Wednesday, August 17, 2016

what are the chances?

I spotted another outing for the old tabloid favourite of a child being born on the same day as its parents last week - this time it was the Ballingalls of Evesham (who all celebrate a birthday on August 1st) who prompted a frenzy of uncritical parroting of nonsense from various drunken hacks, principally the claim that the odds against such an occurrence are 1 in 48 million.

Just to reiterate the point I made at greater length last time, the odds against any random 3-person group (let's say mother, father, baby for the sake of argument, as that seems to have more of a pull for the newspapers, rather than, say, three randomly-chosen people down the pub, although the maths is exactly the same) sharing a birthday are 1 in 133,225. The odds of a random 3-person group all having a birthday on a date you specify in advance are indeed in the neighbourhood of 1 in 48 million, but that's not a situation that arises in any of these tabloid stories. It's easier to see the difference if you just consider one person and reflect on the difference in the answers to the questions "what are the chances of a person being born on May 15th?" and "what are the chances of a person being born on their own birthday?". The odds, given a pair of parents who share a birthday, of their child having the same birthday are - at worst - 1 in 365.


You would expect, if the odds really were 1 in 48 million, for this to be a pretty rare event. You can work out how rare by finding out how many babies are born per day in the UK, and the answer appears to be roughly 2,000 (as compared with just over 350,000 worldwide). So you'd expect one of these events roughly every 24,000 days in the UK; that's about once every 65 years. A very quick Google for similar stories just from the UK reveals the following - there are some variants in terms of which three family members share the birthday, but it doesn't affect the probabilities, and the trigger for the story is always the arrival of a new baby:
  • this story from October 2010 about three siblings sharing a birthday - amusingly, the mathematics professor they wheeled in to give an opinion about probabilities gives the right answer, which the headline writer clearly ignored;
  • this one from January 2016 about a baby sharing a birthday with dad and grandmother;
  • another baby/dad/grandma combo from February 2015.
So, if you include the recent one (but exclude the one in my old post, as that was actually in the USA) that's four in a little under six years, which ought to suggest to the 1 in 48 million folks that they might have made an error somewhere. 1 in 133,225 would suggest an occurrence roughly every 65 days, i.e. once every couple of months.
__________
INSTRUCTIONS TO FOLLOW: In the post about shared birthdays, roughly how many babies are born per day in the UK? The listing that comes next is separate material with no connection to the post about shared birthdays.

DATA BLOCK:
__________
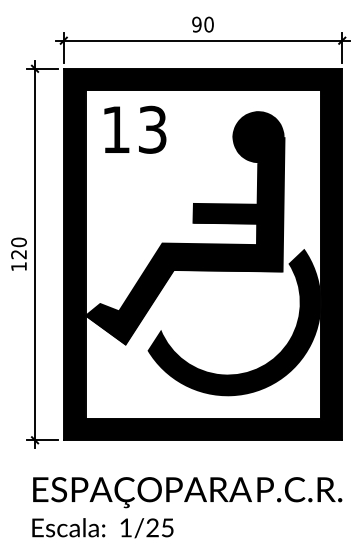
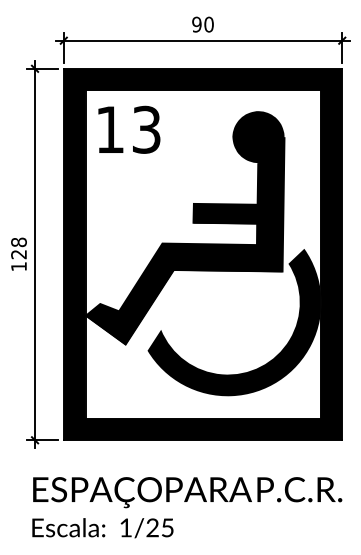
text at (135, 129) position: (135, 129) -> (129, 129)
text at (18, 242): 120 -> 128
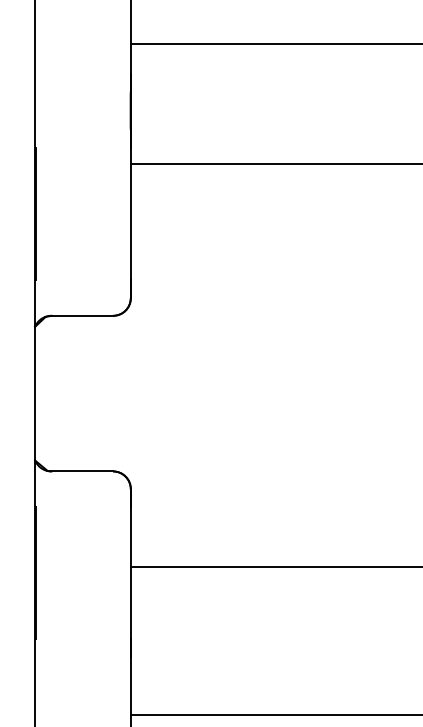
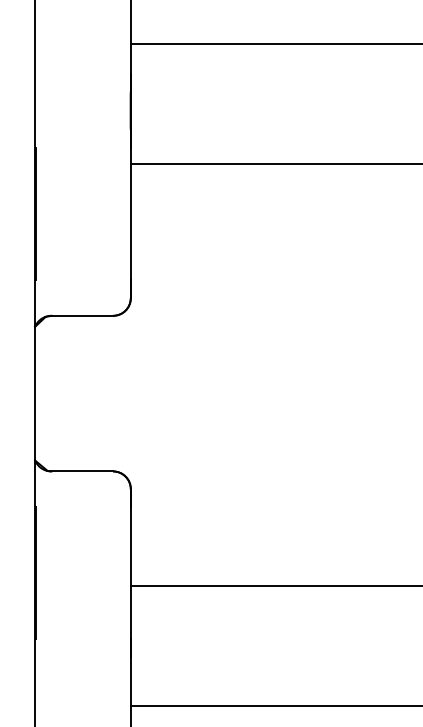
line at (274, 566) position: (274, 566) -> (274, 585)
line at (274, 714) position: (274, 714) -> (274, 705)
__________
THE REPLY: Roughly 2,000.